Aufgaben:
(a) Gib den Text über das Artensterben zwischen „Warum das Artensterben“ und „für uns Menschen.“ einschließlich wieder. Tausche dabei „Biodiversität“ gegen „Artenvielfalt“ aus.
(b) Beantworte zum Text über das Artensterben:
(i) In welcher Abteilung ist Cornelia Peter Fachexpertin?
(ii) In welchem Monat und Jahr ist der Text datiert?
(iii) Wie viele Arten sind laut Text bereits vom Aussterben bedroht?
(c) Schreib den Text über das Artensterben im Anschluss an seinen letzten Satz weiter.

Cornelia Peter

Fachexpertin in der Abteilung Umwelt- und Klimaschutz der Landesregierung

Warum das Artensterben an die Substanz geht

Juni 2021

Heute sind mehr Arten vom Aussterben bedroht als jemals zuvor. Circa 25 Prozent der Arten der meisten Tier- und Pflanzengruppen, also bis zu 1 Million Arten, sind bereits vom Aussterben bedroht. Dieser Verlust von Biodiversität beeinträchtigt die Funktionsfähigkeit von Ökosystemen und somit die Qualität und Quantität der Ökosystemleistungen für uns Menschen.

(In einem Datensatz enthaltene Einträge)
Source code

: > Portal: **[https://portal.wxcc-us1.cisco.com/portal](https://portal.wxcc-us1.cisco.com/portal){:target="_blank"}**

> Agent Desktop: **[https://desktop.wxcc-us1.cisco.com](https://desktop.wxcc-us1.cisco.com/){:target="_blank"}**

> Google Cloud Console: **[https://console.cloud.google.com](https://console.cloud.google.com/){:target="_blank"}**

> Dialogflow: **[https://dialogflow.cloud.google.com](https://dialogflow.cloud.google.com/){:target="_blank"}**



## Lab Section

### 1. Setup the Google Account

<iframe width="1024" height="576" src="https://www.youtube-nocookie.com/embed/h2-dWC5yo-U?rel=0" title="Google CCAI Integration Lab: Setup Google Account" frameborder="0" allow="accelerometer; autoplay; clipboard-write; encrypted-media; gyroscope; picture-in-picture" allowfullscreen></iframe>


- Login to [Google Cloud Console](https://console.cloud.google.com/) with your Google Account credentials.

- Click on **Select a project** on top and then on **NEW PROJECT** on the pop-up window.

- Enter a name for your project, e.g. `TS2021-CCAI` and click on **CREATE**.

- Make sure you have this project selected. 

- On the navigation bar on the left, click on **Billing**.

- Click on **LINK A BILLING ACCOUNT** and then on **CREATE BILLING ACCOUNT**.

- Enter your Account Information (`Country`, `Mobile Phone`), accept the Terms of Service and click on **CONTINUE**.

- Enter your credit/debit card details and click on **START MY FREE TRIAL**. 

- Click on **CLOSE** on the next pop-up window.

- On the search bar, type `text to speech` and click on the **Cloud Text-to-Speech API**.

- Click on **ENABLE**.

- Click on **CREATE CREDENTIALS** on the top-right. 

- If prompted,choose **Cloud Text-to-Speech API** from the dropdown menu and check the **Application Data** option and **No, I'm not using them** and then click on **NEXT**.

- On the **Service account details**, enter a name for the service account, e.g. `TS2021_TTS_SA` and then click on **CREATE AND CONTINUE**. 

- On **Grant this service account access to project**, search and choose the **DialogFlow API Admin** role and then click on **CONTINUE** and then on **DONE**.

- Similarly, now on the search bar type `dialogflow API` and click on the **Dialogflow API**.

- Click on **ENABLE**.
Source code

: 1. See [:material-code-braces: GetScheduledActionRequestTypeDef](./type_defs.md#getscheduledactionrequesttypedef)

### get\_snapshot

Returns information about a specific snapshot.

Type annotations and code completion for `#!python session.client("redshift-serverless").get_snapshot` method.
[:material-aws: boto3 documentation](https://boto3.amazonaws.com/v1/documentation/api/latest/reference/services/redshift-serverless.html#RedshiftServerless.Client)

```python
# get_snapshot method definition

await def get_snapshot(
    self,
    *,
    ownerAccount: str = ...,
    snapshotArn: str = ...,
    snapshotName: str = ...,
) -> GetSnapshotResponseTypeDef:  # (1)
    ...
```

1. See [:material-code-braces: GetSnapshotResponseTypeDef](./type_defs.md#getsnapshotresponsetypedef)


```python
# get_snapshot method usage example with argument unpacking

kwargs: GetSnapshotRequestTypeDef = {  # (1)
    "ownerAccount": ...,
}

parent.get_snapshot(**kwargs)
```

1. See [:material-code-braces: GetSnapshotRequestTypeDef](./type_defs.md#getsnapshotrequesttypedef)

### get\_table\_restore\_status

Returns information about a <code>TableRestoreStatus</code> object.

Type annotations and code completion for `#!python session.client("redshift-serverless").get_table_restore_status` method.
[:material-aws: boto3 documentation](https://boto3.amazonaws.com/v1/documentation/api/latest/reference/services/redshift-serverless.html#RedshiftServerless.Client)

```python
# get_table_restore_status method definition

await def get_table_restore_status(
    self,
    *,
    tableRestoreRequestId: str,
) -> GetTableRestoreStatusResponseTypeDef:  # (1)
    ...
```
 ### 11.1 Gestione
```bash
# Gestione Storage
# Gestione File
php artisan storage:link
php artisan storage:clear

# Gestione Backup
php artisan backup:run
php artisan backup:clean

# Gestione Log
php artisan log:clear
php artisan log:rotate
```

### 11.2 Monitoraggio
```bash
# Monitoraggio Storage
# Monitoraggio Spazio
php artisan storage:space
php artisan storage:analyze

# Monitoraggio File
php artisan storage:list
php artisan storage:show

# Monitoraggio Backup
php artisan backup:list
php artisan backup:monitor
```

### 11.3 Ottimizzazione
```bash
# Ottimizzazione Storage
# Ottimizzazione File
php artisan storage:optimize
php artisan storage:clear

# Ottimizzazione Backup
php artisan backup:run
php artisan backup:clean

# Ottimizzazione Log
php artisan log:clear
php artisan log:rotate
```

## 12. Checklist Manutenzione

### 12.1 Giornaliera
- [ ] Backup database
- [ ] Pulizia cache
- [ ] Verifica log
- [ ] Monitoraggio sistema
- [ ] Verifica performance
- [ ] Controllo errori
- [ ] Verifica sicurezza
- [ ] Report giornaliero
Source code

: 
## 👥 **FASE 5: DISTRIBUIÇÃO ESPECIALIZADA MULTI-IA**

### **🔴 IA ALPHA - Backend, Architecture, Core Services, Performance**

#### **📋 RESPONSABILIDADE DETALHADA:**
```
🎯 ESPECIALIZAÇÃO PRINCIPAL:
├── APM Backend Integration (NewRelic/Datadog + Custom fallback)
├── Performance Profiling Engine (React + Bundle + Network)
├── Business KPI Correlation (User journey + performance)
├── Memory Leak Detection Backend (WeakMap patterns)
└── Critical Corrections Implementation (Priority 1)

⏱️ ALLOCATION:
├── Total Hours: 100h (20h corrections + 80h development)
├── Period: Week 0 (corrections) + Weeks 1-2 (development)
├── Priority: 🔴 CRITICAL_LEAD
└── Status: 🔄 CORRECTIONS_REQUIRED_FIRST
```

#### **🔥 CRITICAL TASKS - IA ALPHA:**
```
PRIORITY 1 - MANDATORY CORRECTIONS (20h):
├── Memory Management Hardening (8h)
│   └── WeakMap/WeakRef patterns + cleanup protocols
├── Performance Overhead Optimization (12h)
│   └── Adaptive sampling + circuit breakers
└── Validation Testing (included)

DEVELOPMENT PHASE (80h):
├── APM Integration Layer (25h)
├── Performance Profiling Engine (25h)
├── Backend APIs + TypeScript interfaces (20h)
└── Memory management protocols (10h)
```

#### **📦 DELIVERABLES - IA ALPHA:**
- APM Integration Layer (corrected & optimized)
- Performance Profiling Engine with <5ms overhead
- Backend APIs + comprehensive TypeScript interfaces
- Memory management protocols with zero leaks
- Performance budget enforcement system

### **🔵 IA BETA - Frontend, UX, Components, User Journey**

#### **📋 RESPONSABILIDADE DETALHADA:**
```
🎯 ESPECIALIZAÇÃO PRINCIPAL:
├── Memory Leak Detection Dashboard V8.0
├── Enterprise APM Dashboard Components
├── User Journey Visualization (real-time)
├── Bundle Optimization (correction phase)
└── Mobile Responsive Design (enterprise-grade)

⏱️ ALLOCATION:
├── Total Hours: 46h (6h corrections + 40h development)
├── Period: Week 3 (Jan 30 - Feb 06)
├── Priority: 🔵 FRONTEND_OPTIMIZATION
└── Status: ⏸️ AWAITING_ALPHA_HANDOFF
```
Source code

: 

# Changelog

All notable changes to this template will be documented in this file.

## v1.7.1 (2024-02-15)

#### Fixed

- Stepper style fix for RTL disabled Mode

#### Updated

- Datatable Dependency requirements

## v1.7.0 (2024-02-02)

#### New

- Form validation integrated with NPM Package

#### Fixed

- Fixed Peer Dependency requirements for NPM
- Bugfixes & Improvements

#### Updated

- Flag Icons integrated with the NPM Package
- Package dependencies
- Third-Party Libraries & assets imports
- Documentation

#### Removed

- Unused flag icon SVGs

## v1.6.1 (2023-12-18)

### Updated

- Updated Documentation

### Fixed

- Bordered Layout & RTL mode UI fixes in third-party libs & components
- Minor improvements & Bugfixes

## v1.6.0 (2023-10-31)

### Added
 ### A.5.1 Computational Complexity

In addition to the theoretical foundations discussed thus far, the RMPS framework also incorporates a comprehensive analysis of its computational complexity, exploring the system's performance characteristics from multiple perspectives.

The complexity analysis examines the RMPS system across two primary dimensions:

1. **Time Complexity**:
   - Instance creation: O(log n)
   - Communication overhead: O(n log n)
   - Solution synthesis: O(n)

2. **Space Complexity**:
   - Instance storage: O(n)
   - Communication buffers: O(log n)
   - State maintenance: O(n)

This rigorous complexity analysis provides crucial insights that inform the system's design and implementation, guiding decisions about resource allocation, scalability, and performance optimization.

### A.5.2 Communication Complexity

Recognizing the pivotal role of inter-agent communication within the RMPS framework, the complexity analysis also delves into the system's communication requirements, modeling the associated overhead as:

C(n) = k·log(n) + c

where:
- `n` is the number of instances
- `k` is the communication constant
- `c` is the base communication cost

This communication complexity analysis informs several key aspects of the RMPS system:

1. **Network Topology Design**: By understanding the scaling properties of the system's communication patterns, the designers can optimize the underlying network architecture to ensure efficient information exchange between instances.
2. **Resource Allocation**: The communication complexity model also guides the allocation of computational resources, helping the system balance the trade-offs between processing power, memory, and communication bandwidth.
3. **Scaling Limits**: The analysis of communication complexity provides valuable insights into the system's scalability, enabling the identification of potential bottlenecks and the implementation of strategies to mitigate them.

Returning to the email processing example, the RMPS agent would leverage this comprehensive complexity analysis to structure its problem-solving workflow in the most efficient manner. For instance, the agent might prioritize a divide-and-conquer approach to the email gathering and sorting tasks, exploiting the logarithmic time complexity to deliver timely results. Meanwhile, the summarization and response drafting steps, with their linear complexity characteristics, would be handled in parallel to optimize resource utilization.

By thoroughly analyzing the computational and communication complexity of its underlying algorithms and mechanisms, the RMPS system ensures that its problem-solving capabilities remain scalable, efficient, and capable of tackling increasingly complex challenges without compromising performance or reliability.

Antworten:
(a)
Warum das Artensterben an die Substanz geht

Juni 2021

Heute sind mehr Arten vom Aussterben bedroht als jemals zuvor. Circa 25 Prozent der Arten der meisten Tier- und Pflanzengruppen, also bis zu 1 Million Arten, sind bereits vom Aussterben bedroht. Dieser Verlust von Artenvielfalt beeinträchtigt die Funktionsfähigkeit von Ökosystemen und somit die Qualität und Quantität der Ökosystemleistungen für uns Menschen.

(b)
(i) In der Abteilung Umwelt- und Klimaschutz der Landesregierung.
(ii) Juni 2021.
(iii) Circa 25 Prozent der Arten der meisten Tier- und Pflanzengruppen, also bis zu 1 Million Arten.

(c)
Das „Globale Assessment“ des Weltbiodiversitätsrates IPBES beschreibt regelmäßig den Zustand der Ökosysteme und ihrer Artenvielfalt. Gut sieht es nicht aus. Experten sprechen vom sechsten globalen Artensterben. Das letzte war das Aussterben der Saurier. Die Treiber dafür sind bekannt: Intensive, nicht nachhaltige Landnutzungen, Bodenverbrauch, Umweltgifte, Zerschneidung, Überfischung usw. Seit dem 19.Jahrhundert steigt der Artenschwund exponentiell. Aufgerüttelt hat erst so richtig die Krefeldstudie. Sie zeigte, dass in Deutschland innerhalb der vergangenen 30 Jahre die Biomasse der Insekten um mehr als 70 Prozent zurückgegangen ist. Das zerstört nicht nur die fein austarierten Gleichgewichte in Ökosystemen, sondern bedroht auch unsere Ernährungssicherheit. 75 Prozent der weltweiten Lebensmittelkulturen sind auf die Bestäubung durch Tiere angewiesen, und zwar hauptsächlich Insekten.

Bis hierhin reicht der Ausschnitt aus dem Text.